Ex-Celtics Boss Danny Ainge Offers Strong Praise for Brad Stevens

Brad Stevens, Celtics team president

Getty Brad Stevens, Celtics team president

It’s easy to look at what Al Horford has done this NBA season — particularly in the playoffs — and focus on the individual aspect of his acquisition from Oklahoma City last offseason.

Just days shy of his 36th birthday, the Celtics big man is averaging 11.9 points on 50 percent shooting (43.2 % from 3), 9.6 rebounds and 1.6 blocks this postseason as he enters the NBA Finals against Golden State.

But it’s what his presence has allowed the Celtics to do as a whole that is perhaps his largest contribution to the club’s ascension this year. Horford has made the Celts a much better defensive team because he’s created a different defensive paradigm.

Danny Ainge was lauding his successor as president of basketball operations, Brad Stevens, and discussing with Heavy.com whether he would have made the same moves when he touched on a key element to the Celtic success that has them on the verge of the first trip to the NBA Finals since 2010.

Stevens gave up a first round pick with Kemba Walker to get Horford and Moses Brown from Oklahoma City (Brown was later moved to Dallas for Josh Richardson). Ainge was known to hold tight to his first-rounders — and with some good reason: four of them now start for the Celtics.

But there was more to this trade.

“I think that, by moving Kemba,” Ainge told Heavy, “it allowed Marcus (Smart), Jaylen (Brown) and Jayson (Tatum) and Robert Williams to really thrive in positional size, with Horford taking up a big responsibility in the front line for Robert and moving Jaylen, Jayson and Marcus to their positions where they can have size advantages.

“It’s just a better fit. I think that is really clear.”


Ainge: Celtics Defense ‘So Much Better’

Tatum as a small forward, Brown as a  guard and Smart at the point presented more imposing resistance than at power forward, small forward and shooting guard, respectively. As a result, the Celtics were the top-rated defense in the NBA this season, and their metrics were even better when focusing on the dramatic changes following their mid-season surge.

Gone from years past was the ability of other clubs to hunt bad mismatches with the first five. The Celts could now switch most everything and give up little to nothing. And their size and physicality could break down opponents over the course of the night.

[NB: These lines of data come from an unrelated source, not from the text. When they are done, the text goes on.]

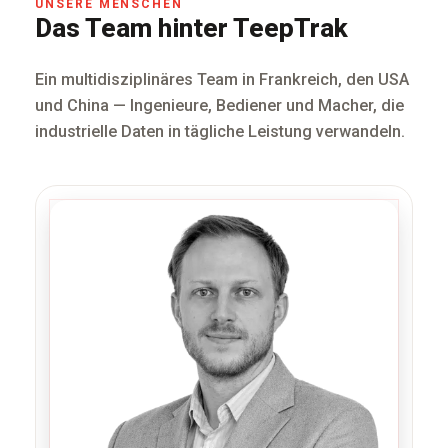
UNSERE MENSCHEN
Das Team hinter TeepTrak
Ein multidisziplinäres Team in Frankreich, den USA
und China — Ingenieure, Bediener und Macher, die
industrielle Daten in tägliche Leistung verwandeln.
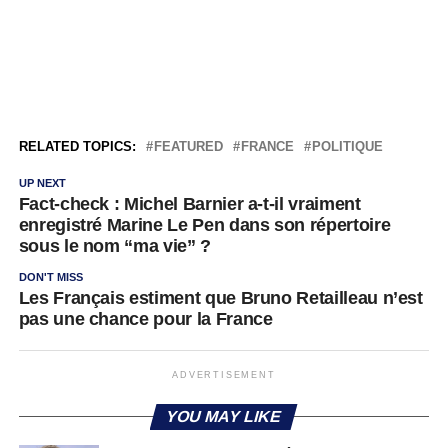
RELATED TOPICS:
FEATURED
FRANCE
POLITIQUE
UP NEXT
Fact-check : Michel Barnier a-t-il vraiment
enregistré Marine Le Pen dans son répertoire
sous le nom “ma vie” ?
DON'T MISS
Les Français estiment que Bruno Retailleau n’est
pas une chance pour la France
ADVERTISEMENT
YOU MAY LIKE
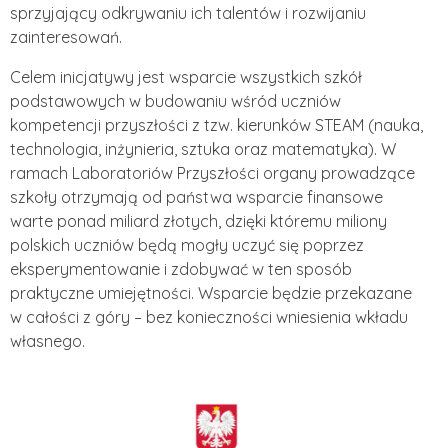
sprzyjający odkrywaniu ich talentów i rozwijaniu
zainteresowań.
Celem inicjatywy jest wsparcie wszystkich szkół
podstawowych w budowaniu wśród uczniów
kompetencji przyszłości z tzw. kierunków STEAM (nauka,
technologia, inżynieria, sztuka oraz matematyka). W
ramach Laboratoriów Przyszłości organy prowadzące
szkoły otrzymają od państwa wsparcie finansowe
warte ponad miliard złotych, dzięki któremu miliony
polskich uczniów będą mogły uczyć się poprzez
eksperymentowanie i zdobywać w ten sposób
praktyczne umiejętności. Wsparcie będzie przekazane
w całości z góry – bez konieczności wniesienia wkładu
własnego.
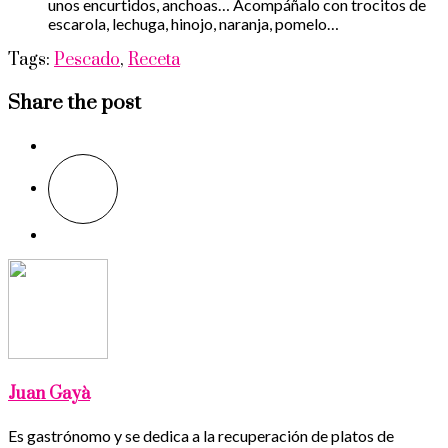
unos encurtidos, anchoas… Acompáñalo con trocitos de
escarola, lechuga, hinojo, naranja, pomelo…
Tags:
Pescado
,
Receta
Share the post
Juan Gayà
Es gastrónomo y se dedica a la recuperación de platos de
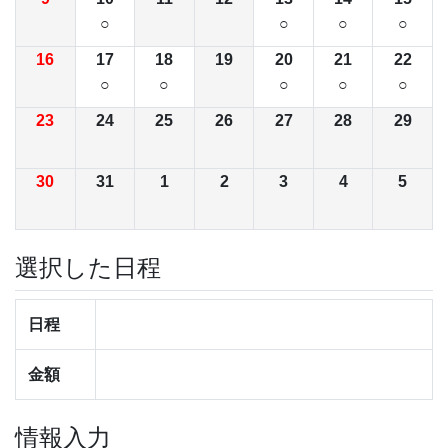
○
○
○
○
16
17
18
19
20
21
22
○
○
○
○
○
23
24
25
26
27
28
29
30
31
1
2
3
4
5
選択した日程
日程
金額
情報入力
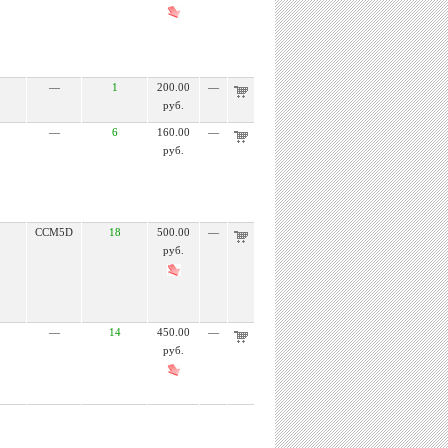
—
1
200.00
—
руб.
—
6
160.00
—
руб.
CCM5D
18
500.00
—
руб.
—
14
450.00
—
руб.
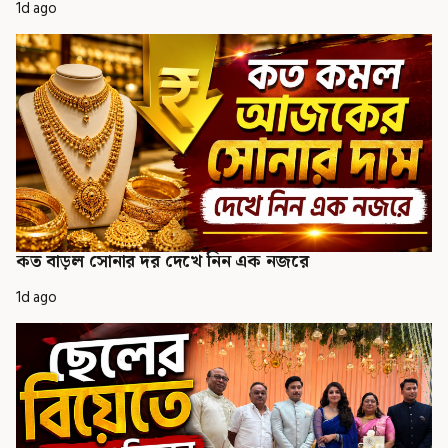
1d ago
কত বাড়ল সোনার দর দেখে নিন এক নজরে
1d ago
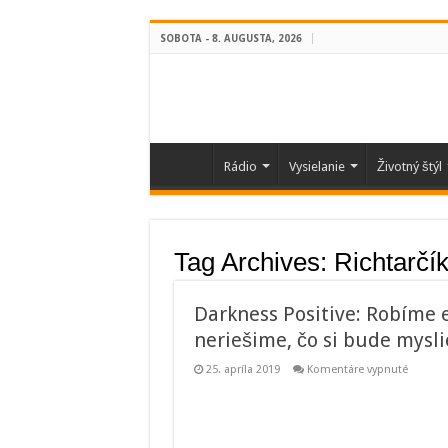
SOBOTA - 8. AUGUSTA, 2026
Rádio
Vysielanie
Životný štýl
Tag Archives:
Richtarčí
Darkness Positive: Robíme 
neriešime, čo si bude mysl
na
25. apríla 2019
Komentáre vypnuté
Darkne
Positive
Robíme
experim
prístup,
kde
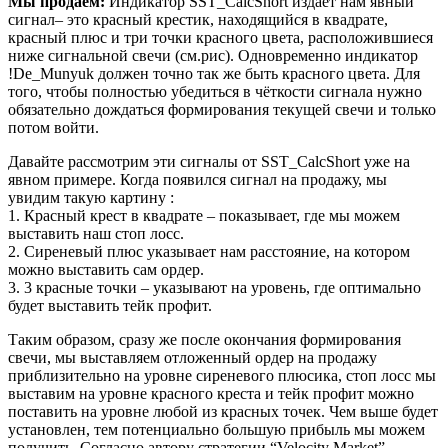
Мы продаём:
Индикатор SST_CalcShort издаёт нам явный
сигнал– это красный крестик, находящийся в квадрате,
красный плюс и три точки красного цвета, расположившиеся
ниже сигнальной свечи (см.рис). Одновременно индикатор
!De_Munyuk должен точно так же быть красного цвета. Для
того, чтобы полностью убедиться в чёткости сигнала нужно
обязательно дождаться формирования текущей свечи и только
потом войти.
Давайте рассмотрим эти сигналы от SST_CalcShort уже на
явном примере. Когда появился сигнал на продажу, мы
увидим такую картину :
1. Красный крест в квадрате – показывает, где мы можем
выставить наш стоп лосс.
2. Сиреневый плюс указывает нам расстояние, на котором
можно выставить сам ордер.
3. 3 красные точки – указывают на уровень, где оптимально
будет выставить тейк профит.
Таким образом, сразу же после окончания формирования
свечи, мы выставляем отложенный ордер на продажу
приблизительно на уровне сиреневого плюсика, стоп лосс мы
выставим на уровне красного креста и тейк профит можно
поставить на уровне любой из красных точек. Чем выше будет
установлен, тем потенциально большую прибыль мы можем
получить. Согласно автору стратегии “Velocity Market”,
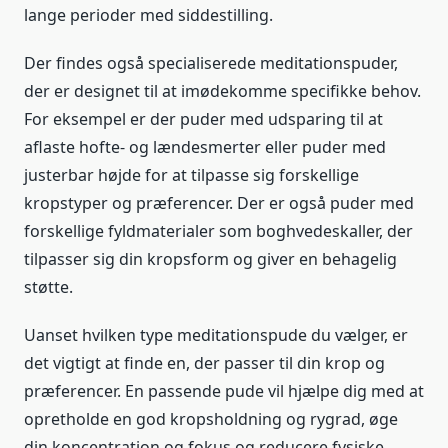
lange perioder med siddestilling.
Der findes også specialiserede meditationspuder,
der er designet til at imødekomme specifikke behov.
For eksempel er der puder med udsparing til at
aflaste hofte- og lændesmerter eller puder med
justerbar højde for at tilpasse sig forskellige
kropstyper og præferencer. Der er også puder med
forskellige fyldmaterialer som boghvedeskaller, der
tilpasser sig din kropsform og giver en behagelig
støtte.
Uanset hvilken type meditationspude du vælger, er
det vigtigt at finde en, der passer til din krop og
præferencer. En passende pude vil hjælpe dig med at
opretholde en god kropsholdning og rygrad, øge
din koncentration og fokus og reducere fysiske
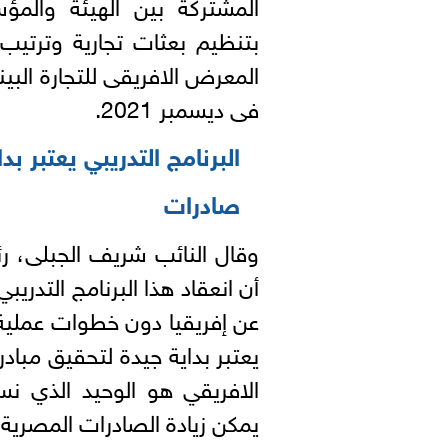
المشتركة بين الهيئة والمؤس
بتنظيم بعثات تجارية وترتي
المعرض الافريقى للتجارة البيني
فى ديسمبر 2021.
صادرات
وقال النائب شريف الجبلى، ر
أن انعقاد هذا البرنامج التدري
عن إفريقيا دون خطوات عملية 
الافريقي هو الوحيد الذي ن
يمكن زيادة الصادرات المصرية لأكثر من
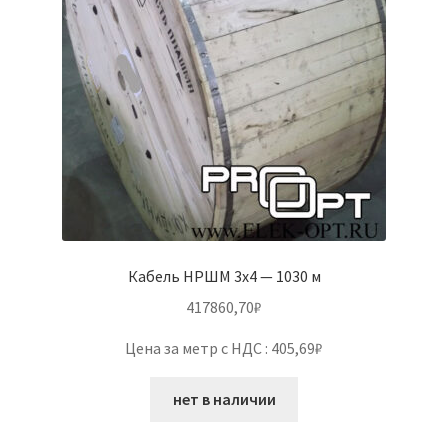
Кабель НРШМ 3х4 — 1030 м
417860,70
₽
Цена за метр с НДС : 405,69₽
нет в наличии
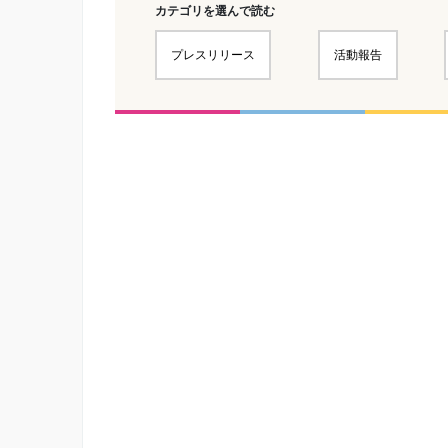
カテゴリを選んで読む
プレスリリース
活動報告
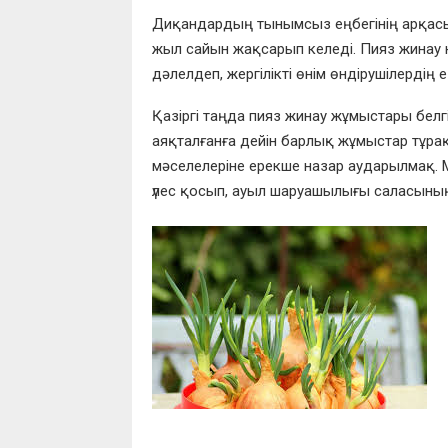
Диқандардың тынымсыз еңбегінің арқас
жыл сайын жақсарып келеді. Пияз жинау н
дәлелдеп, жергілікті өнім өндірушілердің
Қазіргі таңда пияз жинау жұмыстары белг
аяқталғанға дейін барлық жұмыстар тұрақ
мәселелеріне ерекше назар аударылмақ. 
үлес қосып, ауыл шаруашылығы саласының 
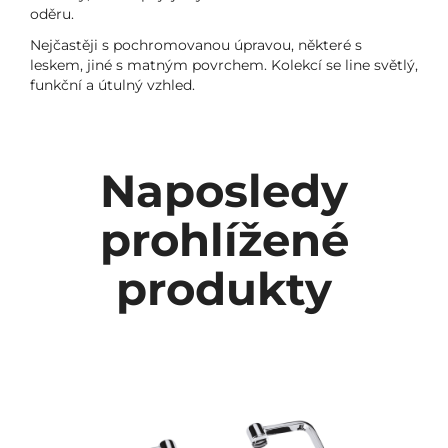
oděru.
Nejčastěji s pochromovanou úpravou, některé s
leskem, jiné s matným povrchem. Kolekcí se line světlý,
funkční a útulný vzhled.
Naposledy
prohlížené
produkty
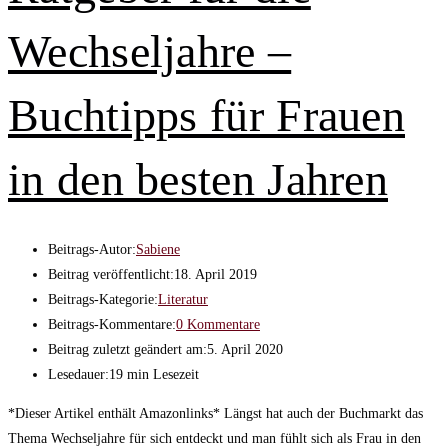
Wechseljahre –
Buchtipps für Frauen
in den besten Jahren
Beitrags-Autor:
Sabiene
Beitrag veröffentlicht:
18. April 2019
Beitrags-Kategorie:
Literatur
Beitrags-Kommentare:
0 Kommentare
Beitrag zuletzt geändert am:
5. April 2020
Lesedauer:
19 min Lesezeit
*Dieser Artikel enthält Amazonlinks* Längst hat auch der Buchmarkt das
Thema Wechseljahre für sich entdeckt und man fühlt sich als Frau in den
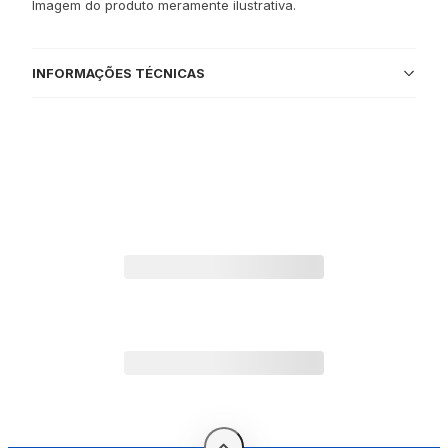
Imagem do produto meramente ilustrativa.
INFORMAÇÕES TÉCNICAS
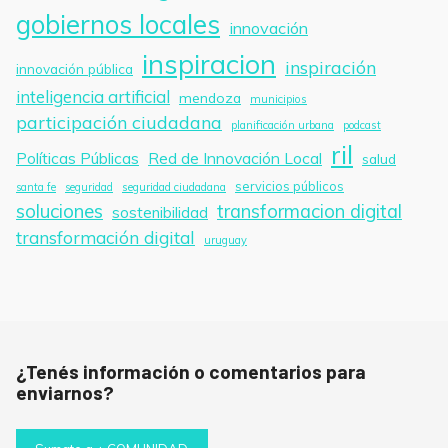
gobiernos locales
innovación
inspiracion
inspiración
innovación pública
inteligencia artificial
mendoza
municipios
participación ciudadana
planificación urbana
podcast
ril
Políticas Públicas
Red de Innovación Local
salud
servicios públicos
santa fe
seguridad
seguridad ciudadana
soluciones
transformacion digital
sostenibilidad
transformación digital
uruguay
¿Tenés información o comentarios para
enviarnos?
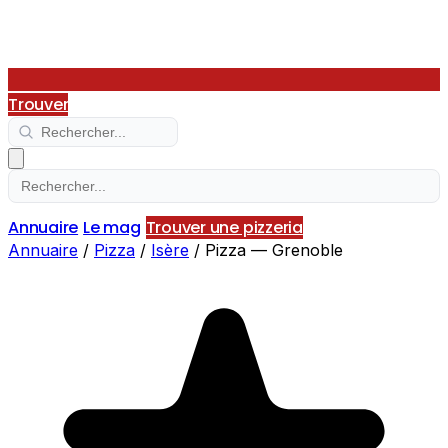
Trouver
Annuaire
Le mag
Trouver une pizzeria
Annuaire
/
Pizza
/
Isère
/
Pizza — Grenoble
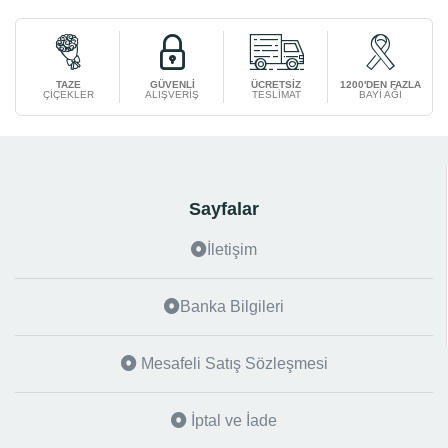
TAZE
GÜVENLİ
ÜCRETSİZ
1200'DEN FAZLA
ÇİÇEKLER
ALIŞVERİŞ
TESLİMAT
BAYİ AĞI
Sayfalar
İletişim
Banka Bilgileri
Mesafeli Satış Sözleşmesi
İptal ve İade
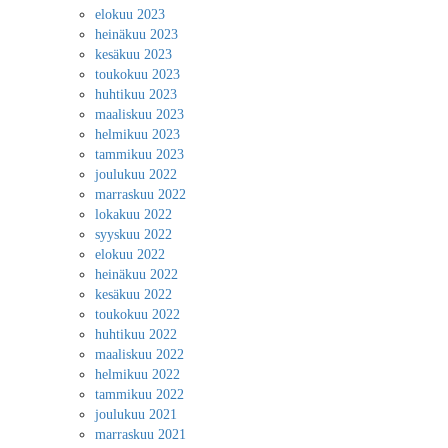
elokuu 2023
heinäkuu 2023
kesäkuu 2023
toukokuu 2023
huhtikuu 2023
maaliskuu 2023
helmikuu 2023
tammikuu 2023
joulukuu 2022
marraskuu 2022
lokakuu 2022
syyskuu 2022
elokuu 2022
heinäkuu 2022
kesäkuu 2022
toukokuu 2022
huhtikuu 2022
maaliskuu 2022
helmikuu 2022
tammikuu 2022
joulukuu 2021
marraskuu 2021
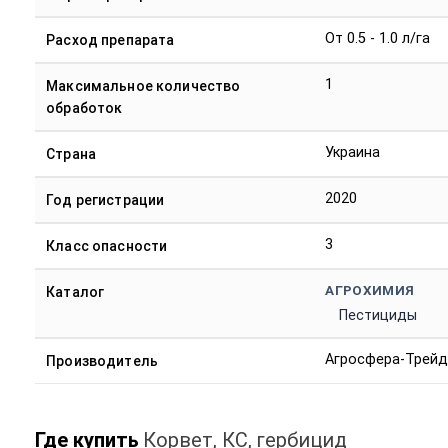
От 0.5 - 1.0 л/га
Расход препарата
1
Максимальное количество
обработок
Украина
Страна
2020
Год регистрации
3
Класс опасности
АГРОХИМИЯ
Каталог
Пестициды
Агросфера-Трей
Производитель
Где купить
Корвет, КС, гербицид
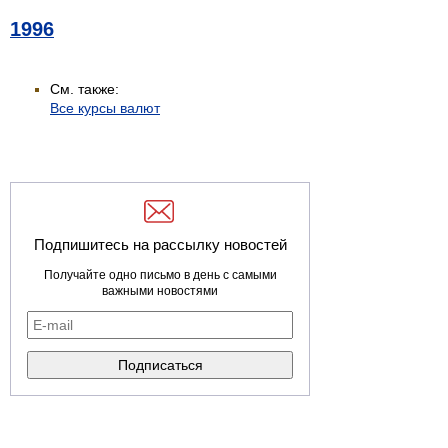
1996
См. также:
Все курсы валют
Подпишитесь на рассылку новостей
Получайте одно письмо в день с самыми
важными новостями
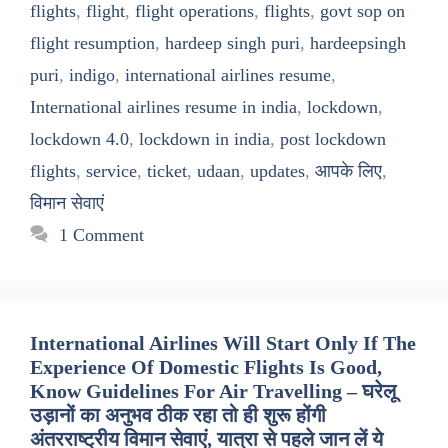
flights
,
flight
,
flight operations
,
flights
,
govt sop on
flight resumption
,
hardeep singh puri
,
hardeepsingh
puri
,
indigo
,
international airlines resume
,
International airlines resume in india
,
lockdown
,
lockdown 4.0
,
lockdown in india
,
post lockdown
flights
,
service
,
ticket
,
udaan
,
updates
,
आपके लिए
,
विमान सेवाएं
1 Comment
International Airlines Will Start Only If The
Experience Of Domestic Flights Is Good,
Know Guidelines For Air Travelling – घरेलू
उड़ानों का अनुभव ठीक रहा तो ही शुरू होंगी
अंतरराष्ट्रीय विमान सेवाएं, यात्रा से पहले जान लें ये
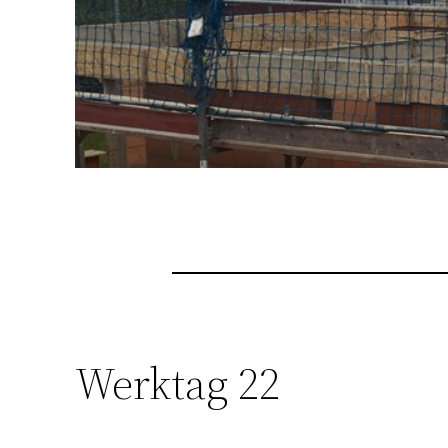
Werktag 22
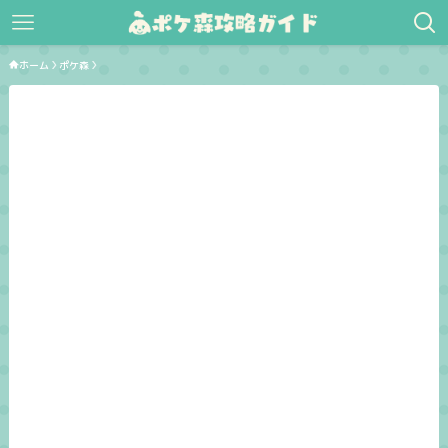
ホーム
ポケ森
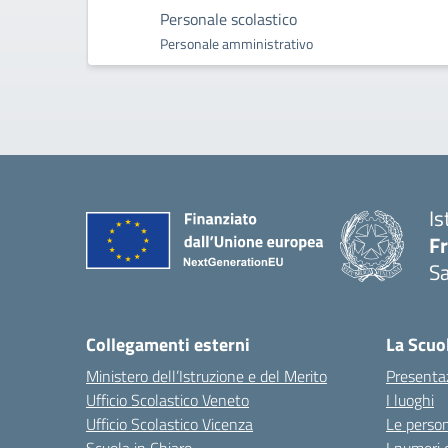
Personale scolastico
Personale amministrativo
Is
F
S
— 
Collegamenti esterni
La Scuo
Ministero dell’Istruzione e del Merito
Presenta
Ufficio Scolastico Veneto
I luoghi
Ufficio Scolastico Vicenza
Le perso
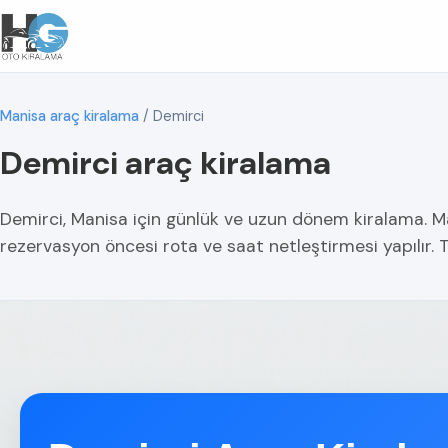
Manisa araç kiralama
/
Demirci
Demirci araç kiralama
Demirci, Manisa için günlük ve uzun dönem kiralama. Mah
rezervasyon öncesi rota ve saat netleştirmesi yapılır. T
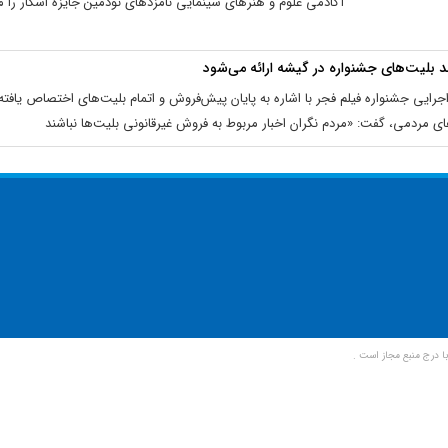
آکادمی علوم و هنرهای سینمایی نامزدهای نودمین جایزه اسکار را 
جرایی جشنواره فیلم فجر با اشاره به پایان پیش‌فروش و اتمام بلیت‌های اختصاص یافته 
ی مردمی، گفت: «مردم نگران اخبار مربوط به فروش غیرقانونی بلیت‌ها نباشند
ا درج منبع مجاز است .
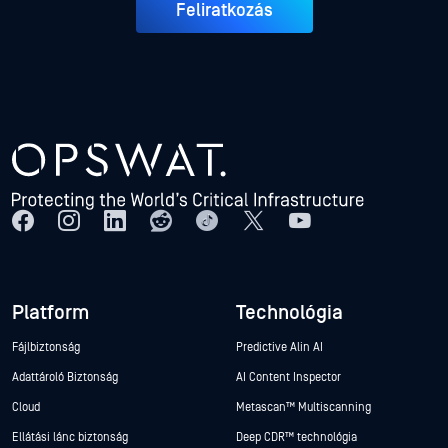
Feliratkozás
Platform
Technológia
Fájlbiztonság
Predictive Alin AI
Adattároló Biztonság
AI Content Inspector
Cloud
Metascan™ Multiscanning
Ellátási lánc biztonság
Deep CDR™ technológia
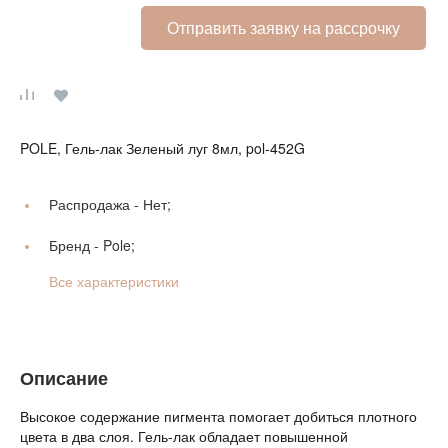
Отправить заявку на рассрочку
POLE, Гель-лак Зеленый луг 8мл, pol-452G
Распродажа -
Нет;
Бренд -
Pole;
Все характеристики
Описание
Высокое содержание пигмента помогает добиться плотного
цвета в два слоя. Гель-лак обладает повышенной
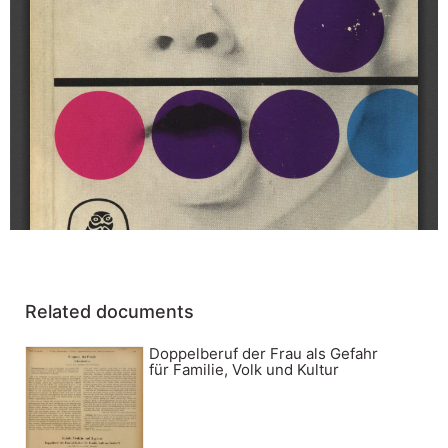
Related documents
Doppelberuf der Frau als Gefahr
für Familie, Volk und Kultur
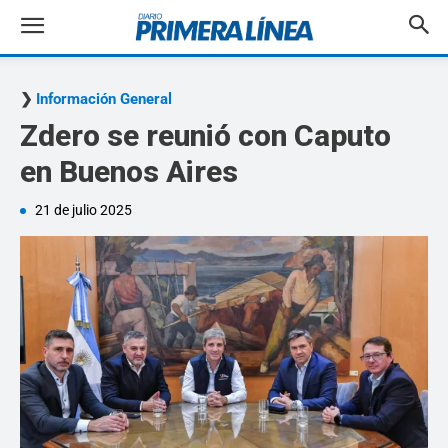
Información General
Zdero se reunió con Caputo
en Buenos Aires
21 de julio 2025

“I think it makes your defense so much better,” said Ainge. “You don’t really have any weak holes in your defense at all. There’s a lot of small players that we had, with Kemba and Isaiah Thomas, and Kyrie (Irving) had pretty good size for a point guard, but he was smaller. Sometimes there’s some defensive liability with those great small players.

“You don’t have the same dynamic offensive point guard in Marcus, but he brings such a different element with his ability to pass and his ability to post up and rebound. But more than anything, the versatility that he has to be able to guard 1 through 5, I mean, that’s really increased the defensive ability of their team.”

As Ainge has told Heavy.com previously, he still follows the Celtics closely and maintains strong ties to the organization (his son Austin is the assistant general manager). And he communicates with Stevens, whom he hired as coach in 2013.

“I’m really impressed by what Brad has done in his first year. I think he’s done an excellent job,” Ainge said. “Going into the season, I didn’t think he was certain of what he had for depth on the bench, and getting Josh Richardson and even (Dennis) Schroder were good acquisitions. You know, getting Al so you could play a bigger brand of basketball while adding a solid veteran player around their core four players was something that’s had a big impact on this season.

“I know that Al wanted to come back to Boston, so that was good, too. And then to make the changes during the season, to see that there were opportunities to improve, was also important. It wasn’t like Schroder wasn’t playing well; Schroder was playing well, but it probably wasn’t a great fit to finish games with Marcus and Schroder. And, you know, Schroder came with the idea that he was going to play a really big role. So I think that Brad recognized the challenge that the coach may have had, and the move freed up playing time for other guys — and (Payton) Pritchard has played really well since the trade of Schroder, so that was good, too.”


Stevens Made Bold Move With Derrick White Trade

Looking at the season in the context of a single game, the Celtics scouted and prepared, then made adjustments that have given them a chance to win in crunch time. It’s hard to say whether Ainge would have traded Richardson, Romeo Langford, a first round pick and the right to swap first rounders in 2028 to San Antonio for Derrick White, but he’s always liked his game. And there’s no question White has played a critical role for Boston, particularly when filling in during Smart’s injury absences.

“Brad and Ime (Udoka, the coach) and Mike (Zarren, assistant general manager) and Austin, all of them, they created a team and there was some uncertainty of how it was going to play when the season started,” said Ainge. “And then they saw how it was going, and the team started playing really well before the trade deadline. It looked like they were really starting to gel once they got back healthy, but then the extra moves were just to focus on playing the right players.”

And the right players have the Celtics right where they want to be at this time of the NBA year.